§ TASK DETAILS: Whatever the records contain, reproduce all of them exactly.

§ DATA FOR THIS EXERCISE:
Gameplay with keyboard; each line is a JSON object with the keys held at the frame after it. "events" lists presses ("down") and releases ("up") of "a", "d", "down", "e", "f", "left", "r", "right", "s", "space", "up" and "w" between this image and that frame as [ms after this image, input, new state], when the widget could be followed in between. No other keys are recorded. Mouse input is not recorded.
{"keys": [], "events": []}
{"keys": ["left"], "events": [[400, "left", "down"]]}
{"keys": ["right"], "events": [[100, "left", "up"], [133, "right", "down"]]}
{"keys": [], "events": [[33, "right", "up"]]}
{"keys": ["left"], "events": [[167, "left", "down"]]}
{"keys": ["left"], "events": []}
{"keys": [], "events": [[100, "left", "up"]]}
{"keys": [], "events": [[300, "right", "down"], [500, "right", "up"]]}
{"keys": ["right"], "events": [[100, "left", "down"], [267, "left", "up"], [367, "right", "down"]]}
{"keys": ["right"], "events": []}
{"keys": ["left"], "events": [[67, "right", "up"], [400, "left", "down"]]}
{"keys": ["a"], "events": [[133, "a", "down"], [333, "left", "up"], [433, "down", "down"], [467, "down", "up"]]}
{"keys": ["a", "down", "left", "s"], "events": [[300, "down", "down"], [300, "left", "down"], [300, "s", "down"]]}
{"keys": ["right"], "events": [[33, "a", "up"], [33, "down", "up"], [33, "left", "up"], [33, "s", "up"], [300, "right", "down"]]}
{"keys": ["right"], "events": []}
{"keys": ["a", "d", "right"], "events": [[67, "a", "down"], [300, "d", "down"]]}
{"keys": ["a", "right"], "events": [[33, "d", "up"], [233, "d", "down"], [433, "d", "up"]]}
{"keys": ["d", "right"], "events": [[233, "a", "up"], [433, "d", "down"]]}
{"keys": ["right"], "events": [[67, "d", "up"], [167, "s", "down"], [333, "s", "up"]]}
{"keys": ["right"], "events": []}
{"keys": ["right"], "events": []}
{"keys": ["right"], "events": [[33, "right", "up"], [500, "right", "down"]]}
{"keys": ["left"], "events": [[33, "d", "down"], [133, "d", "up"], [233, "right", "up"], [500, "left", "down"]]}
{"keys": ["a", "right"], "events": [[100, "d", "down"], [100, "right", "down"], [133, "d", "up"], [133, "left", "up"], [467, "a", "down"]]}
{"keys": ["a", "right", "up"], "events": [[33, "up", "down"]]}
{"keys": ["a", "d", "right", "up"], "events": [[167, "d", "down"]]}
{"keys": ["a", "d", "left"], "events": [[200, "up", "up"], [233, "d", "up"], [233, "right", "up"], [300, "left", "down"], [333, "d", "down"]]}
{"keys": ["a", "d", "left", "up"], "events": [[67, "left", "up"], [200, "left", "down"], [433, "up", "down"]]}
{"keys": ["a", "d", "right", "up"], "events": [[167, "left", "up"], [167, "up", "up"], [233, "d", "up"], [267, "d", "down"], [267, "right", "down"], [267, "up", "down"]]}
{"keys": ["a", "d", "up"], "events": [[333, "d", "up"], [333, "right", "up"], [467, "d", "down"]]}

§ THE ANSWER:
Gameplay with keyboard; each line is a JSON object with the keys held at the frame after it. "events" lists presses ("down") and releases ("up") of "a", "d", "down", "e", "f", "left", "r", "right", "s", "space", "up" and "w" between this image and that frame as [ms after this image, input, new state], when the widget could be followed in between. No other keys are recorded. Mouse input is not recorded.
{"keys": [], "events": []}
{"keys": ["left"], "events": [[400, "left", "down"]]}
{"keys": ["right"], "events": [[100, "left", "up"], [133, "right", "down"]]}
{"keys": [], "events": [[33, "right", "up"]]}
{"keys": ["left"], "events": [[167, "left", "down"]]}
{"keys": ["left"], "events": []}
{"keys": [], "events": [[100, "left", "up"]]}
{"keys": [], "events": [[300, "right", "down"], [500, "right", "up"]]}
{"keys": ["right"], "events": [[100, "left", "down"], [267, "left", "up"], [367, "right", "down"]]}
{"keys": ["right"], "events": []}
{"keys": ["left"], "events": [[67, "right", "up"], [400, "left", "down"]]}
{"keys": ["a"], "events": [[133, "a", "down"], [333, "left", "up"], [433, "down", "down"], [467, "down", "up"]]}
{"keys": ["a", "down", "left", "s"], "events": [[300, "down", "down"], [300, "left", "down"], [300, "s", "down"]]}
{"keys": ["right"], "events": [[33, "a", "up"], [33, "down", "up"], [33, "left", "up"], [33, "s", "up"], [300, "right", "down"]]}
{"keys": ["right"], "events": []}
{"keys": ["a", "d", "right"], "events": [[67, "a", "down"], [300, "d", "down"]]}
{"keys": ["a", "right"], "events": [[33, "d", "up"], [233, "d", "down"], [433, "d", "up"]]}
{"keys": ["d", "right"], "events": [[233, "a", "up"], [433, "d", "down"]]}
{"keys": ["right"], "events": [[67, "d", "up"], [167, "s", "down"], [333, "s", "up"]]}
{"keys": ["right"], "events": []}
{"keys": ["right"], "events": []}
{"keys": ["right"], "events": [[33, "right", "up"], [500, "right", "down"]]}
{"keys": ["left"], "events": [[33, "d", "down"], [133, "d", "up"], [233, "right", "up"], [500, "left", "down"]]}
{"keys": ["a", "right"], "events": [[100, "d", "down"], [100, "right", "down"], [133, "d", "up"], [133, "left", "up"], [467, "a", "down"]]}
{"keys": ["a", "right", "up"], "events": [[33, "up", "down"]]}
{"keys": ["a", "d", "right", "up"], "events": [[167, "d", "down"]]}
{"keys": ["a", "d", "left"], "events": [[200, "up", "up"], [233, "d", "up"], [233, "right", "up"], [300, "left", "down"], [333, "d", "down"]]}
{"keys": ["a", "d", "left", "up"], "events": [[67, "left", "up"], [200, "left", "down"], [433, "up", "down"]]}
{"keys": ["a", "d", "right", "up"], "events": [[167, "left", "up"], [167, "up", "up"], [233, "d", "up"], [267, "d", "down"], [267, "right", "down"], [267, "up", "down"]]}
{"keys": ["a", "d", "up"], "events": [[333, "d", "up"], [333, "right", "up"], [467, "d", "down"]]}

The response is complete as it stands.